→ **Objectives**:
**1.** In the chord problem, reproduce the passage from "The correct option" up to and including "option $C$ is correct.", substituting "normal" for "perpendicular".
**2.** Put the rows from the line with "scientific name: Bembix americana" up to and including the line with "family: Miridae" into a two-column CSV with the columns field and value. Write one CSV line for each row, with each column in its own quoted field and any line breaks turned into spaces.

→ **Text section**:
Question

If the line $x\cos \alpha +y\sin \alpha =p$ represents common chord $APQB$ of the concentirc circles $x^2+y^2=a^2$ and $x^2+y^2=a^2$ as shown in the figure then $AP$ is equal to

• A. $\sqrt{a^2+p^2}-\sqrt{b^2+p^2}$
• B. $\sqrt{a^2+p^2}-\sqrt{b^2-p^2}$
• C. $\sqrt{a^2-p^2}-\sqrt{b^2-p^2}$
• D. $\sqrt{a^2-p^2}-\sqrt{b^2+p^2}$

Answer 1

The correct option is C $\sqrt{a^2-p^2}-\sqrt{b^2-p^2}$

The given circles are concentric with centre at $(0,0)$
Length of perpendicular from $(0,0)$ to given line $=\frac{|\left(0\right)\cos \alpha +\left(0\right)\sin \alpha -p|}{\sqrt{{\sin }^2\alpha +{\cos }^2\alpha }}=p$
$AL=\sqrt{{\left(OA\right)}^2-{\left(OL\right)}^2}=\sqrt{a^2-p^2}PL=\sqrt{{\left(OP\right)}^2-{\left(OL\right)}^2}=\sqrt{b^2-p^2}AP=AL-PL=\sqrt{a^2-p^2}-\sqrt{b^2-p^2}$
So option $C$ is correct.

→ **Material for the task**:

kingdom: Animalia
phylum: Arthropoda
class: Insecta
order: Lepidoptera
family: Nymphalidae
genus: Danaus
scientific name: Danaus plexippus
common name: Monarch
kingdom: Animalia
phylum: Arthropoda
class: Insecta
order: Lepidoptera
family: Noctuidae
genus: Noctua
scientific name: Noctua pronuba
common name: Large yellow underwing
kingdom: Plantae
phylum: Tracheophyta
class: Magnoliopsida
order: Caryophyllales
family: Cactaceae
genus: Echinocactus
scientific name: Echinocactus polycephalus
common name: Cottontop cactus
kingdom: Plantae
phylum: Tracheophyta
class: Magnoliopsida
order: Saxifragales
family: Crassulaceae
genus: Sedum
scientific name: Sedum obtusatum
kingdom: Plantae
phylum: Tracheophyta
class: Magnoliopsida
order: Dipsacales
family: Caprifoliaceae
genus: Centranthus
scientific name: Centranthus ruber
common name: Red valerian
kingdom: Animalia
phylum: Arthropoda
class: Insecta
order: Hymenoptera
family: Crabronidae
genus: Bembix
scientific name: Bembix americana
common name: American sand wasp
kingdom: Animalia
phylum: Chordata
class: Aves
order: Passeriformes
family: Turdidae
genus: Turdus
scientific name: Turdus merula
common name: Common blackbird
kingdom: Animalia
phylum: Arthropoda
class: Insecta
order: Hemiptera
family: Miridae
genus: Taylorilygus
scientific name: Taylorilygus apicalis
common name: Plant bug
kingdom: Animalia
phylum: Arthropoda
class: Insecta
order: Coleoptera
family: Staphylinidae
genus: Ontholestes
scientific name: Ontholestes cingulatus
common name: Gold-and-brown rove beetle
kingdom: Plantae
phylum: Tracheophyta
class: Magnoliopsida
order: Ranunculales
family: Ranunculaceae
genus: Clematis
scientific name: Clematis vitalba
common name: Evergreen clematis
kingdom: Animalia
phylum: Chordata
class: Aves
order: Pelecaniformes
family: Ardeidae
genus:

→ **Responses to the exercise**:
**1.**
The correct option is C $\sqrt{a^2-p^2}-\sqrt{b^2-p^2}$

The given circles are concentric with centre at $(0,0)$
Length of normal from $(0,0)$ to given line $=\frac{|\left(0\right)\cos \alpha +\left(0\right)\sin \alpha -p|}{\sqrt{{\sin }^2\alpha +{\cos }^2\alpha }}=p$
$AL=\sqrt{{\left(OA\right)}^2-{\left(OL\right)}^2}=\sqrt{a^2-p^2}PL=\sqrt{{\left(OP\right)}^2-{\left(OL\right)}^2}=\sqrt{b^2-p^2}AP=AL-PL=\sqrt{a^2-p^2}-\sqrt{b^2-p^2}$
So option $C$ is correct.

**2.**
field,value
"scientific name:","Bembix americana"
"common name:","American sand wasp"
"kingdom:","Animalia"
"phylum:","Chordata"
"class:","Aves"
"order:","Passeriformes"
"family:","Turdidae"
"genus:","Turdus"
"scientific name:","Turdus merula"
"common name:","Common blackbird"
"kingdom:","Animalia"
"phylum:","Arthropoda"
"class:","Insecta"
"order:","Hemiptera"
"family:","Miridae"